— Start of STORED RECORDS —

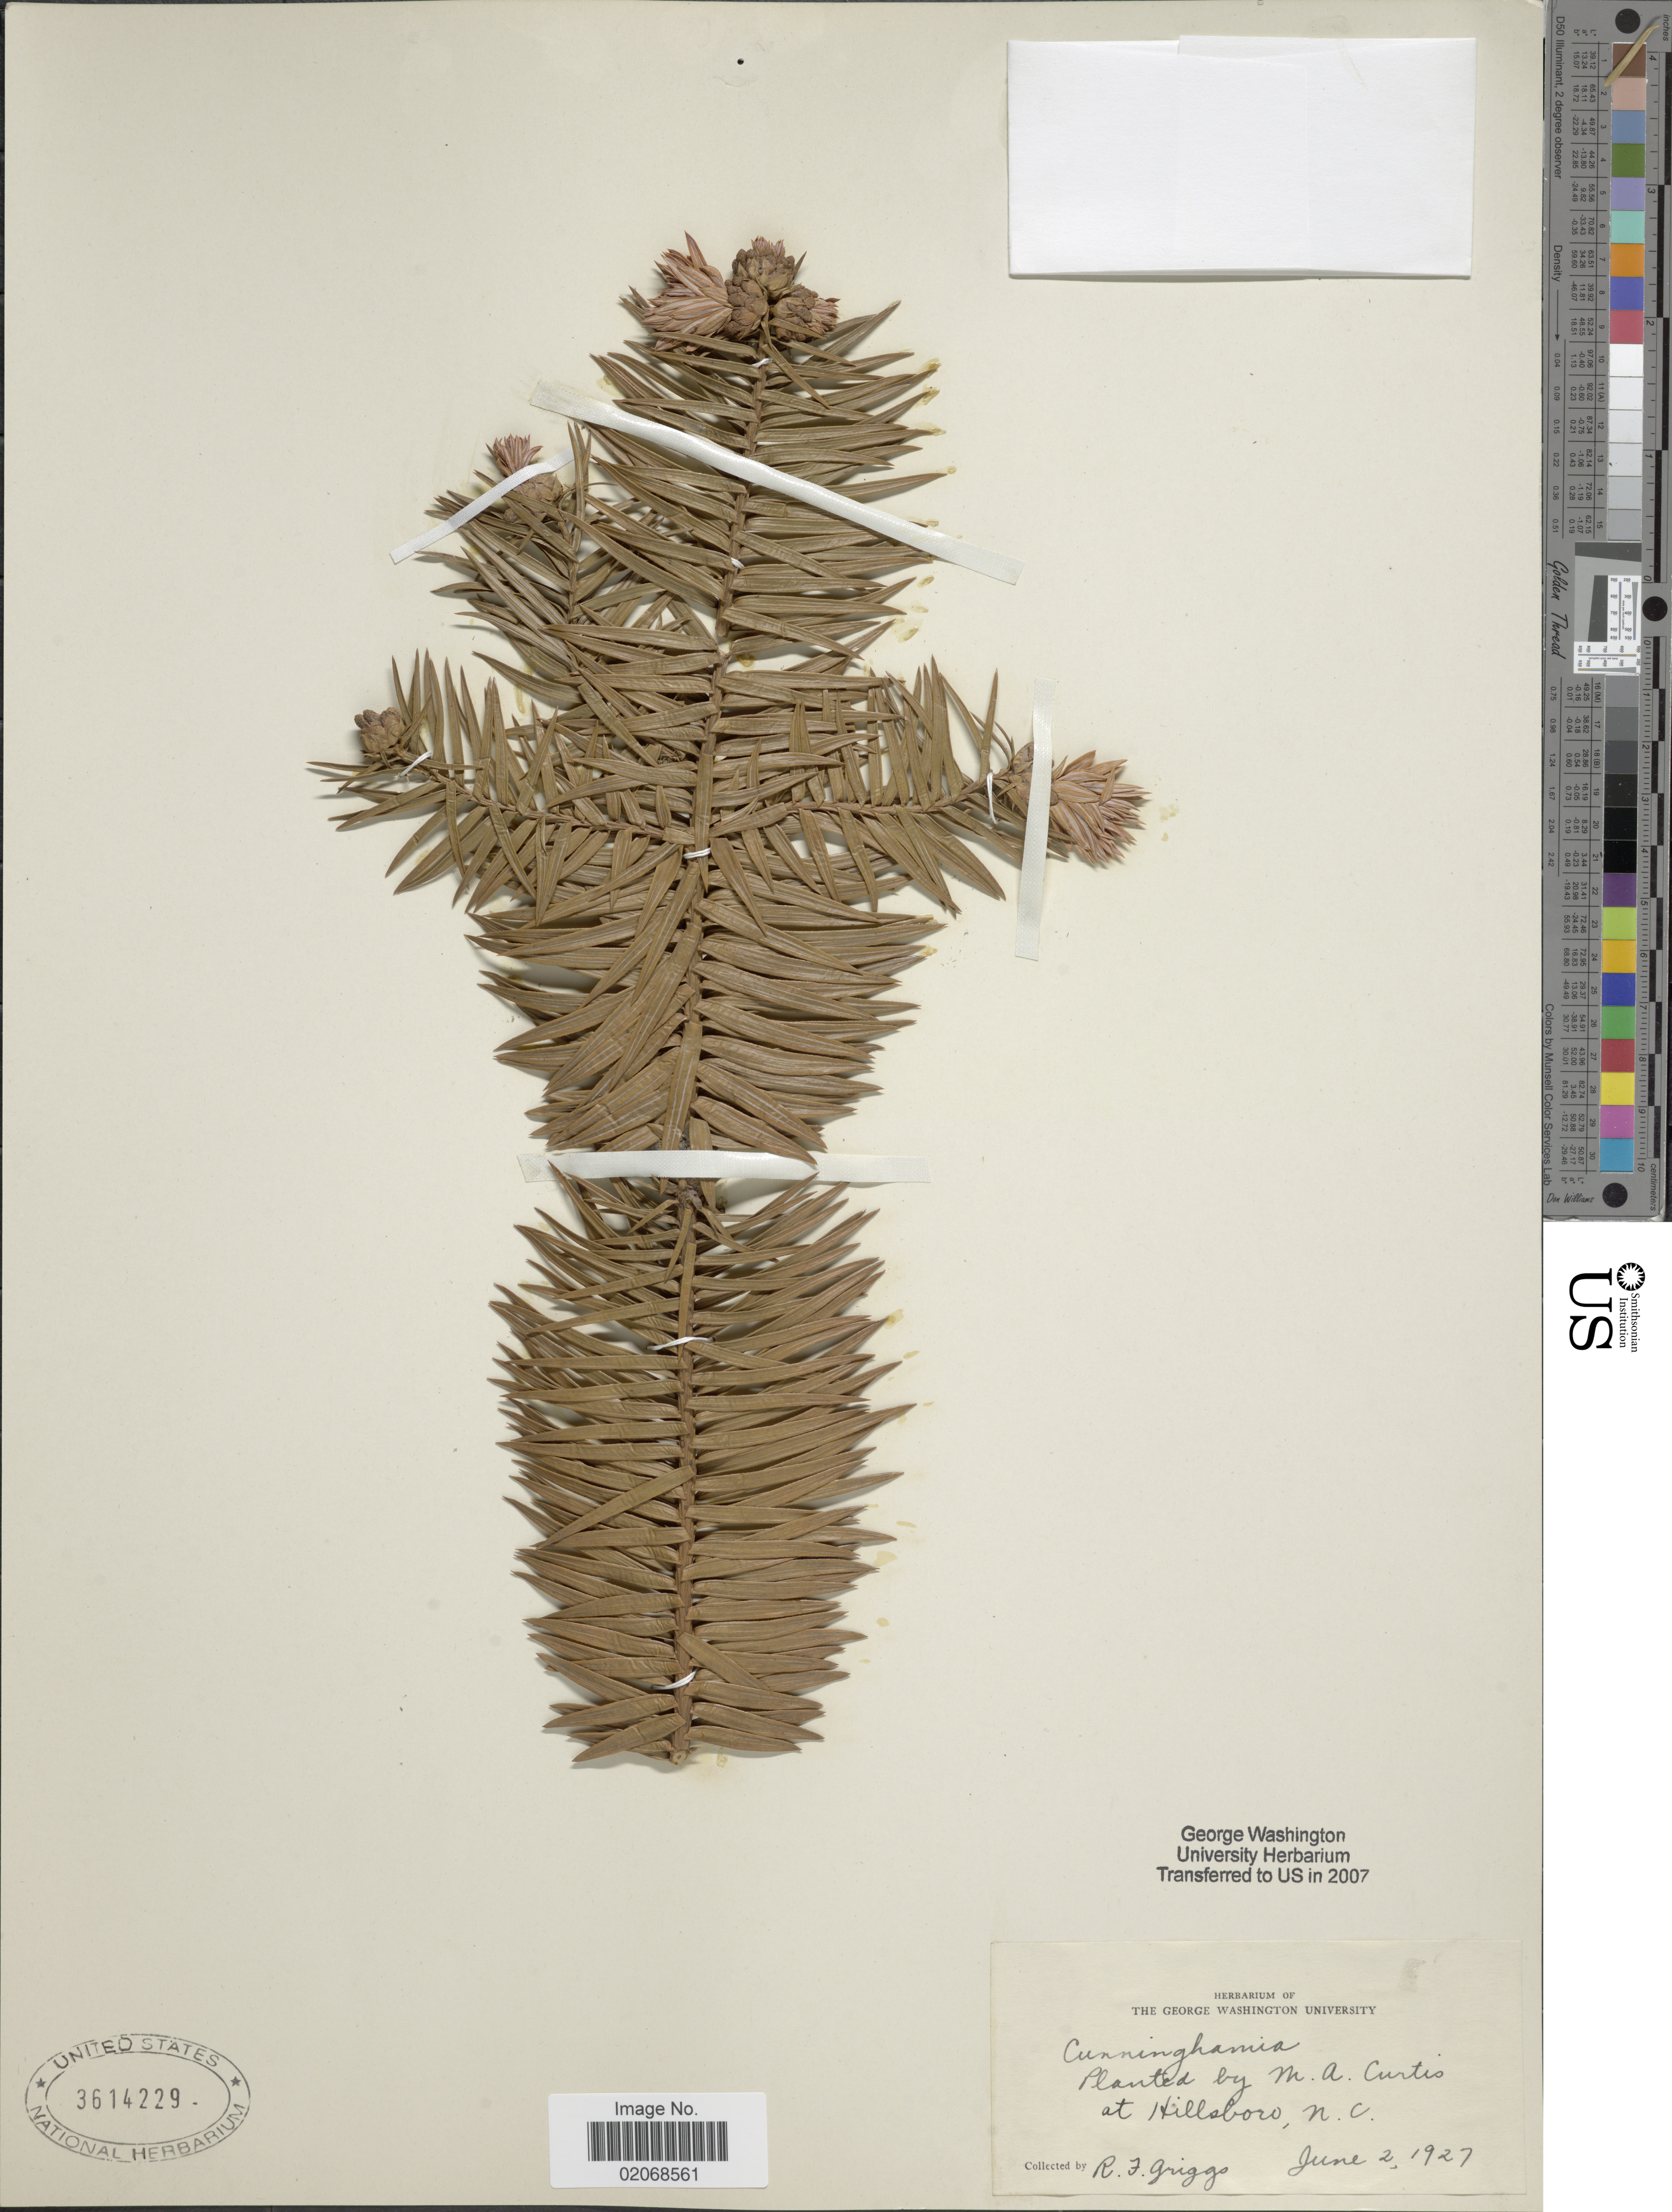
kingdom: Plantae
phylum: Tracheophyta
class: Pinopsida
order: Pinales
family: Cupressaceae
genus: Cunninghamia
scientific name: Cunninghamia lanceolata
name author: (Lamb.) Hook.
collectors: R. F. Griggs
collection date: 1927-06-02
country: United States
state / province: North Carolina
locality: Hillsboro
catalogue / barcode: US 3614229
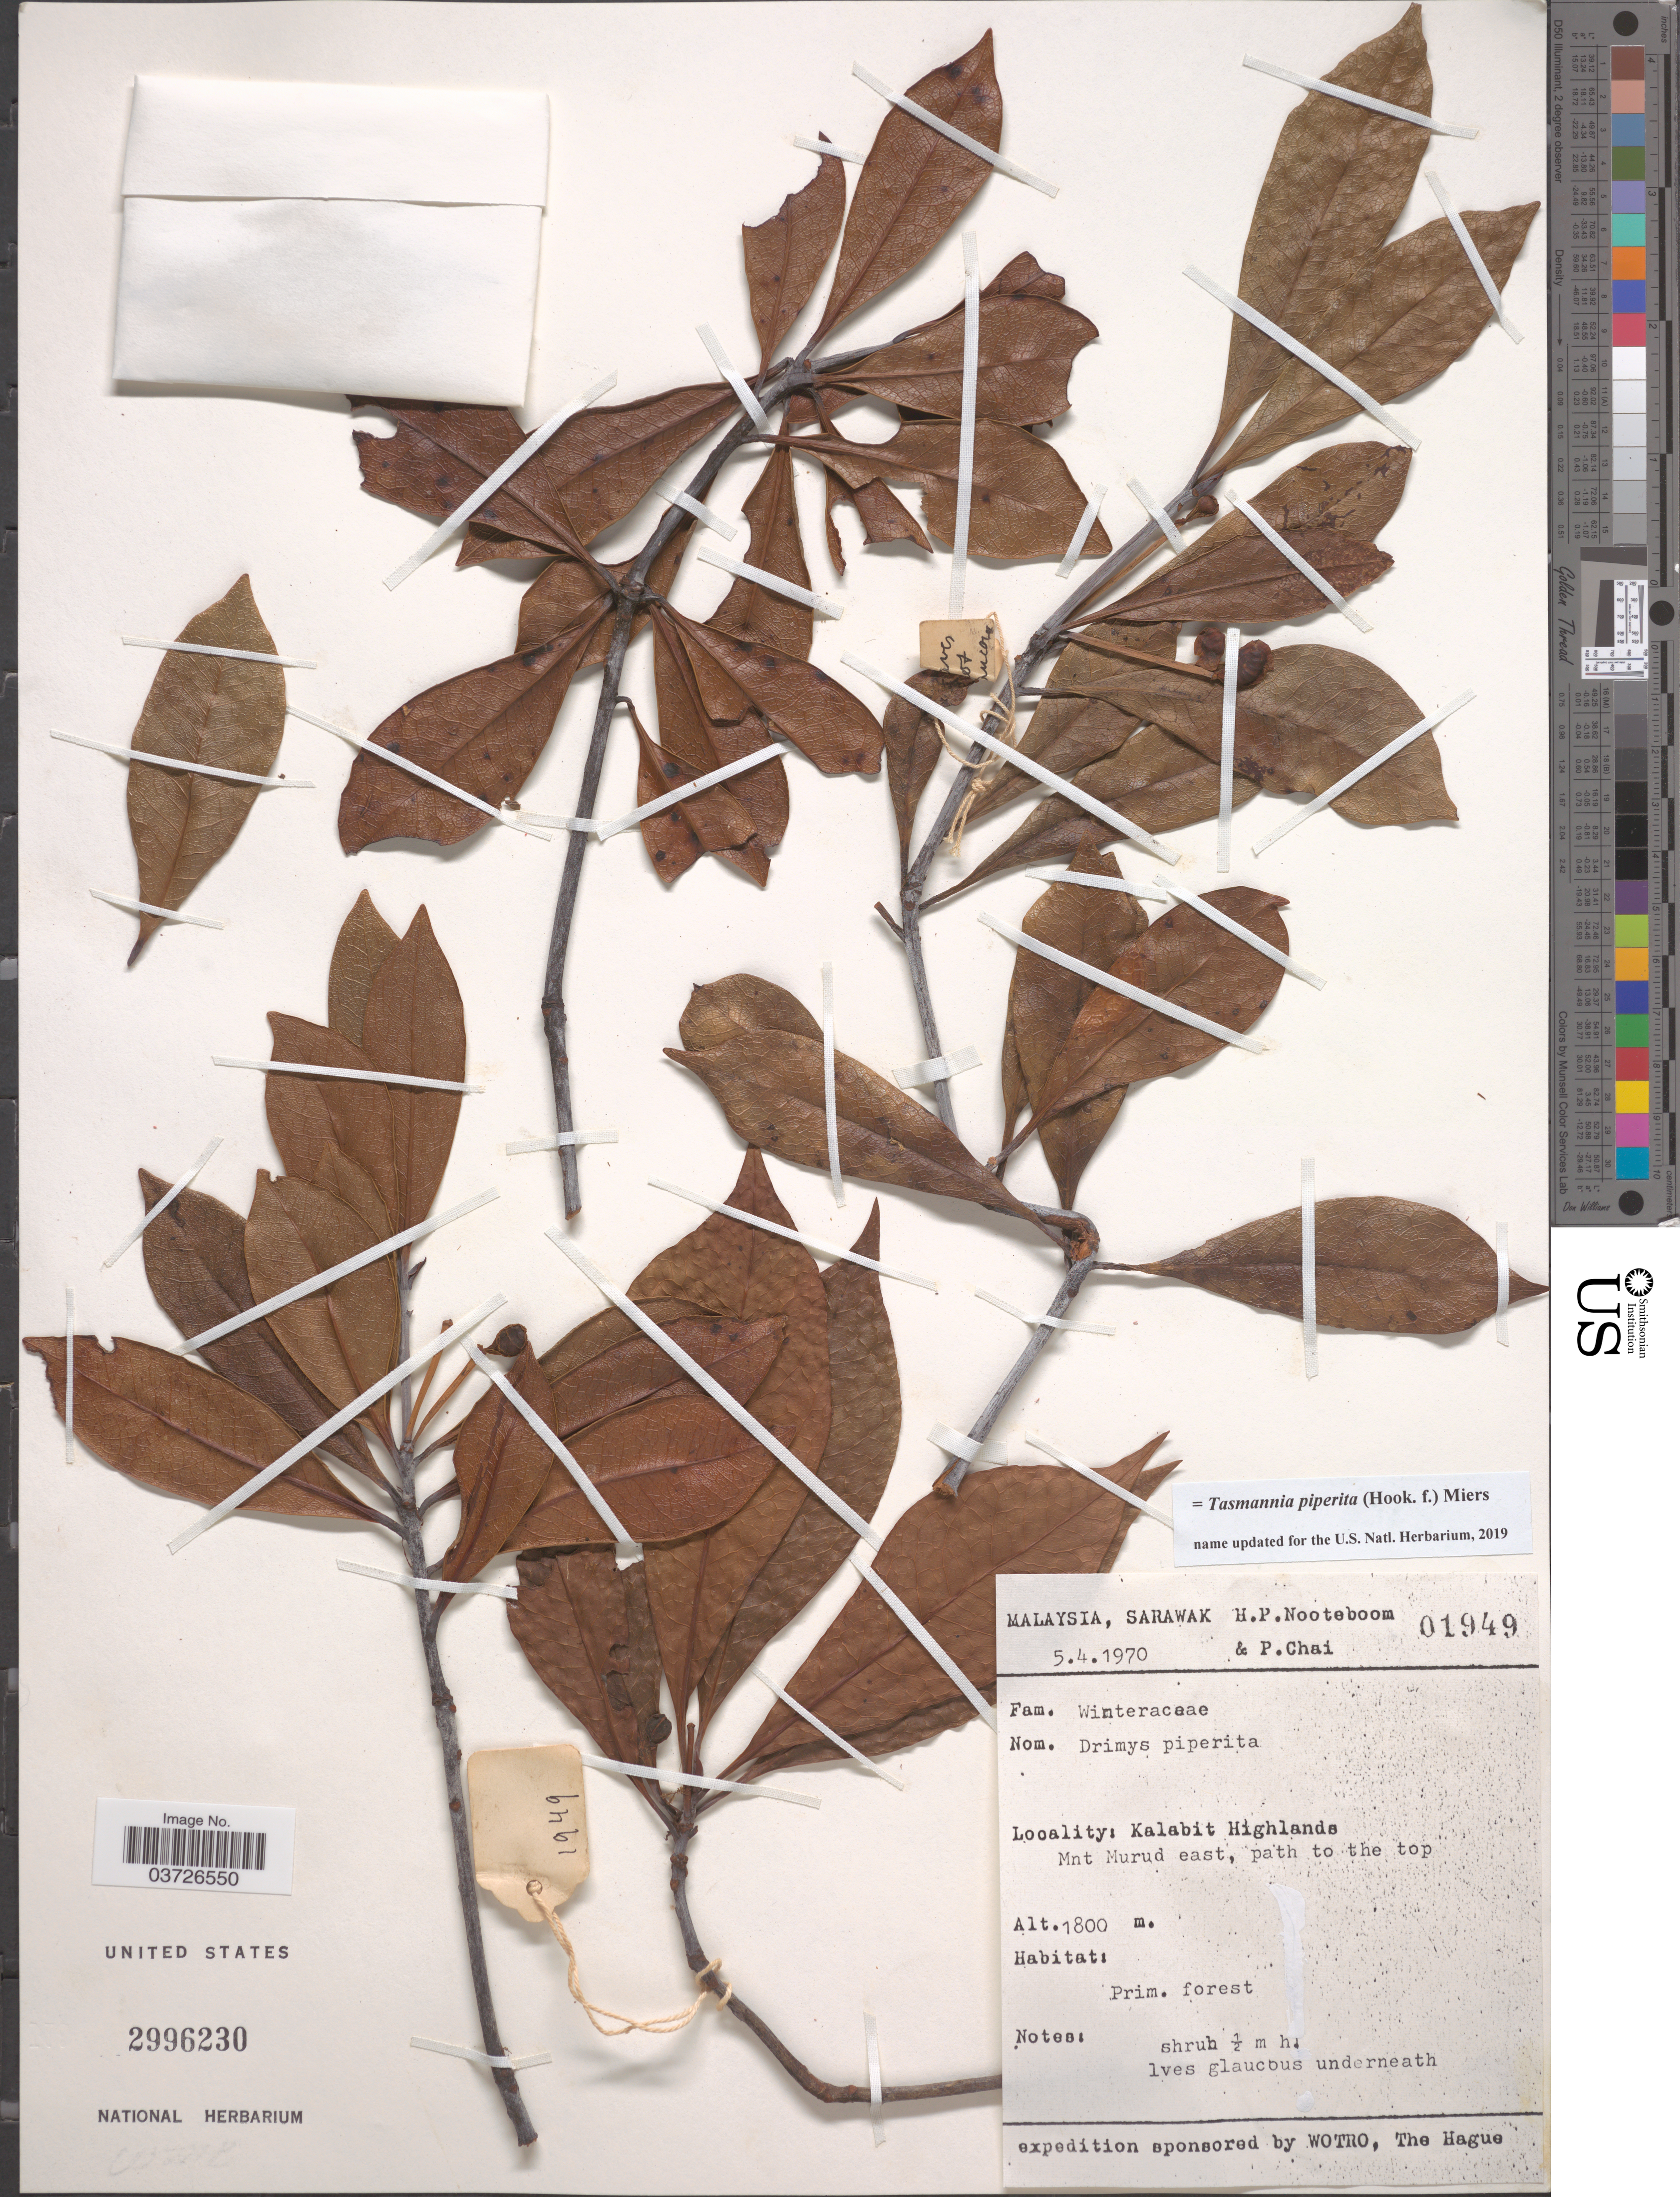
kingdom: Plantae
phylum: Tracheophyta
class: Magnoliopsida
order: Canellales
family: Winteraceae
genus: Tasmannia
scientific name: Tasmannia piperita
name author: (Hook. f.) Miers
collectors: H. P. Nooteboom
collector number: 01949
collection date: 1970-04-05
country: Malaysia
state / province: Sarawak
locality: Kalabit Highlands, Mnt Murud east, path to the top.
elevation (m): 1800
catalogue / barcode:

— End of STORED RECORDS —

- _GIVEN INSTRUCTION_
Reproduce the rows above line for line, leaving out the pictures.

- _EXERCISE SOLUTION_
kingdom: Plantae
phylum: Tracheophyta
class: Pinopsida
order: Pinales
family: Cupressaceae
genus: Cunninghamia
scientific name: Cunninghamia lanceolata
name author: (Lamb.) Hook.
collectors: R. F. Griggs
collection date: 1927-06-02
country: United States
state / province: North Carolina
locality: Hillsboro
catalogue / barcode: US 3614229
kingdom: Plantae
phylum: Tracheophyta
class: Magnoliopsida
order: Canellales
family: Winteraceae
genus: Tasmannia
scientific name: Tasmannia piperita
name author: (Hook. f.) Miers
collectors: H. P. Nooteboom
collector number: 01949
collection date: 1970-04-05
country: Malaysia
state / province: Sarawak
locality: Kalabit Highlands, Mnt Murud east, path to the top.
elevation (m): 1800
catalogue / barcode:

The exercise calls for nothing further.